There are a few things suspicious about George Soros declaring that he’s going to “sit out” the 2010 election, as The New York Times blogger Sewell Chan described. “I’m not in a position to stop it,” the billionaire financier said of expected Republican gains at the ballot box. “I don’t believe in standing in the way of an avalanche.” He is, of course, correct in saying that he’s not in a position to stop the coming shift in political power. Not even Soros’s pockets are deep enough to divert America’s attention away from the bumbling and bullying that have defined the Obama administration and the Democrat-controlled Congress. But sit it out? To believe this, one would have to: a) take Soros at his word, and b) believe that it’s possible for Soros not to influence an election in the United States – impossible, given what we know about him.
Consider the latter point first. Perhaps Soros won’t be funneling tens of millions of his own dollars directly through the many organizations that he sustains, but that’s not to say that the tentacles of the leftist para-political leviathan that Soros helped create during the Bush administration will suddenly be stilled. The Democracy Alliance is still out there, hammering away for leftist causes and candidates. Moveon.org hasn’t actually “moved on” – it’s currently trying to raise a “…massive volunteer army to stop the Republican takeover of Congress and save our progressive heroes.” Media Matters for America will continue its relentless assault on conservatives, conservative causes, commonsense and – while they’re at it – literary quality. These and dozens of other like-minded organizations that Soros nurtured, directly, and indirectly, exist because of the mad Hungarian’s bizarre obsession with George W. Bush. Except for Soros’s admitted willingness to spend his last dollar in order to defeat Bush, many of these arms of the Left’s political empire would not exist and none would be nearly as influential.
In his misguided, brilliant way Soros, more than anyone else, has helped build a network of intertwined, supposedly grassroots organizations that, in aggregate, comprise a single-mined virtual leftist organization. And, in the grand tradition of Ernst Stavro Blofeld, Soros believes that he can remake the world into a better place. To be fair (and less satirical) some of the billionaire’s efforts to help impoverished people in the third world can truly be characterized as philanthropic and apolitical. But, when it comes to influencing policy within his adopted country, there’s nothing apolitical about the way that George Soros operates in the United States.
The groups that he has funded and cultivated are teeming with leftists who believe that America and the concept of American exceptionalism are obstacles to the idealized global community they hope to create. Soros clearly recognizes, as so many do, that anti-Semitism is unquestionably on the rise in the twenty-first century. Yet, he duly considers this disturbing phenomenon and lays the blame squarely at the feet of Israel and its most important ally, America. That the rise in modern anti-Semitism might be the result of an Islamic resurgence is all but lost on him. As a result, Soros happily supports efforts to demonize the relationship between Israel and the United States, while providing funds to organizations that try to soften Islam’s image.
Soros can’t dissociate himself from the leftist juggernaut that he did so much to create, even if he is going to personally sit this election out.
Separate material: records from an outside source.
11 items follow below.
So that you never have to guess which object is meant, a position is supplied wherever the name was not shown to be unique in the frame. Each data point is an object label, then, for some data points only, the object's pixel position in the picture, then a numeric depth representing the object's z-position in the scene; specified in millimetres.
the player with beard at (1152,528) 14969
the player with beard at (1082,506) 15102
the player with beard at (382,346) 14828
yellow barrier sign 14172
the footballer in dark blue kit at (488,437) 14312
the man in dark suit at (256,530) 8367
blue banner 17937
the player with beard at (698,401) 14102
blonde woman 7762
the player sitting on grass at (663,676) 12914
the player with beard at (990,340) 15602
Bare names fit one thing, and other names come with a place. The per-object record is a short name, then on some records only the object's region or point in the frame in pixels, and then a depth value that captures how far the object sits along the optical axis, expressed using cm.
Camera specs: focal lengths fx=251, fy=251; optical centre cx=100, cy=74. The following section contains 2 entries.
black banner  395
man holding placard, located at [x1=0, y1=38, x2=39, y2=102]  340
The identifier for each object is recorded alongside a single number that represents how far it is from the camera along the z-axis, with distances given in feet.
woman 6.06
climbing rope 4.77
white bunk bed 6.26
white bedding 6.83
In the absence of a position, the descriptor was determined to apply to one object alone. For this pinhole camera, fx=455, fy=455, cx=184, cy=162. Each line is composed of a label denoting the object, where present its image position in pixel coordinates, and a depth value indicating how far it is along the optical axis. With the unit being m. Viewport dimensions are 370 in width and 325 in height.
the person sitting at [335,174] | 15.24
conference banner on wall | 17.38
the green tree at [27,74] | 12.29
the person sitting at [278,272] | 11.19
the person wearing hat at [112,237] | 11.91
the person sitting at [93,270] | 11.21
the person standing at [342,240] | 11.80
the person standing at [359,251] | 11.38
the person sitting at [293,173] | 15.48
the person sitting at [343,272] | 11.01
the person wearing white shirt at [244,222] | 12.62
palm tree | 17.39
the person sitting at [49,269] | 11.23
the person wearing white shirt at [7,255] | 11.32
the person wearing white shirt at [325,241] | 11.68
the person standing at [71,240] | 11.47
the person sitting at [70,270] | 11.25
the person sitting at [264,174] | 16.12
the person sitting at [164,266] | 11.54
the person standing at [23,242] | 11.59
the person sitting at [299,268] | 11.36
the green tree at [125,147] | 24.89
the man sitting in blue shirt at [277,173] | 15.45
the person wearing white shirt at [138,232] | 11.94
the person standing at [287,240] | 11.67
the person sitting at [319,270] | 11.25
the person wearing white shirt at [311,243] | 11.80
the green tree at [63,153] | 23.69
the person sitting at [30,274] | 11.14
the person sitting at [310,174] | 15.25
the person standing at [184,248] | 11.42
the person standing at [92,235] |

It doesn’t matter if the left’s candidates are going to lose a number of races this time around, the progressive network that Soros cultivated will have a say in this election, if only to ensure that not as many Democrats who might otherwise have lost manage to hang on to fight another day. Moreover, the concept that Soros is going to fade quietly away is highly dubious. History tells us that he is more likely biding his time, conserving his resources until the time to strike is right. In 2010, the organizations that he has nurtured can do the heavy-lifting on their own and perhaps some damage control will result. No matter. Soros made his billions in financial markets by knowing that the time to strike is when the market is most vulnerable. This is, after all, the man who built his legend upon “breaking the Bank of England” by taking advantage of structural instability in the British financial system at exactly the right moment. Soros has applied those principles to the political world, financing the Left’s “Shadow Party” infrastructure in 2003, using it to build up power and then – when the time was right – conducting a full frontal assault that did immense damage to the conservative movement and the Republican Party.
At eighty years old, George Soros isn’t going to be able to personally intervene in the American political process for much longer. Like a hurricane approaching landfall, one imagines that this leftist crusader has one big blow left in him before he fades away. Nonetheless, Soros’ impact on the American political climate may likely take generations to correct. Having amassed a tremendous personal fortune on the back of the freedom and opportunity that the West’s commitment to the free market afforded him, George Soros used that wealth to engender and embolden a vast network of pernicious progressive organizations that will continue to influence American politics and thought. He may indeed be “sitting this one out,” but there’s little doubt that the Soros agenda will be on the forefront of manipulating the 2010 election – and elections for decades to come.